The organizations making it to the first stage ranged from big names like IBM, Merck and the Mayo Clinic to academic institutions like North Carolina State University and the Columbia University Department of Biomedical Informatics.
Providers advancing include Mayo's Claims-based Learning Framework and Northwestern Medicine's Human-Machine Solution to Enhance Delivery of Relationship-Oriented Care. Jefferson Health put forward a project on using AI to improve the population health of Medicare beneficiaries and optimize ambulatory scheduling.
Broad opportunities exist for the application of AI in healthcare, but the tech is only beginning to emerge.
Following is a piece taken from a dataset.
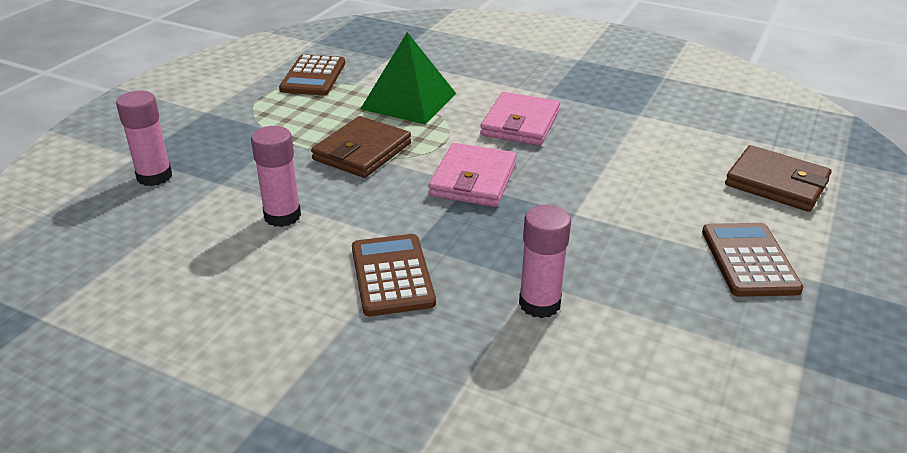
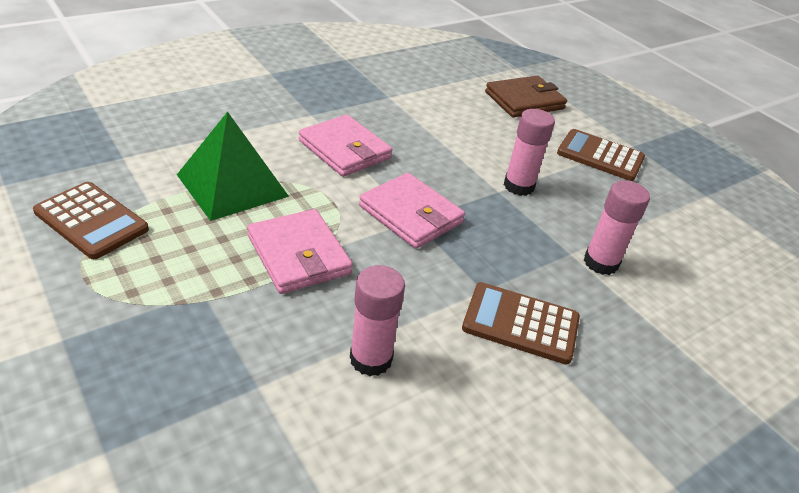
camera: 65 degrees left, 5 degrees up
pink glue stick [116,91,172,186] -> pink glue stick moved to [504,109,555,196]
brown wallet [311,116,411,178] -> pink wallet [247,209,353,294]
Still, recent research showed it can be as accurate as human doctors in detecting diseases from medical imaging.
Last week at the HLTH conference in Las Vegas, Google Health head and former Geisinger CEO David Feinberg laid out plans for using AI tools to help doctors predict disease and cut red tape in hospital administrative tasks.
Google is developing products to allow doctors to spend more time with patients. Providers in the hospital are "simply becoming data clerks entering information," Feinberg said.
And as use of AI grows, so do ethical concerns. In October, major U.S. and European radiology societies called for more guidelines on ethical use of AI in imaging, including holding developers to the same "do no harm" standard as physicians.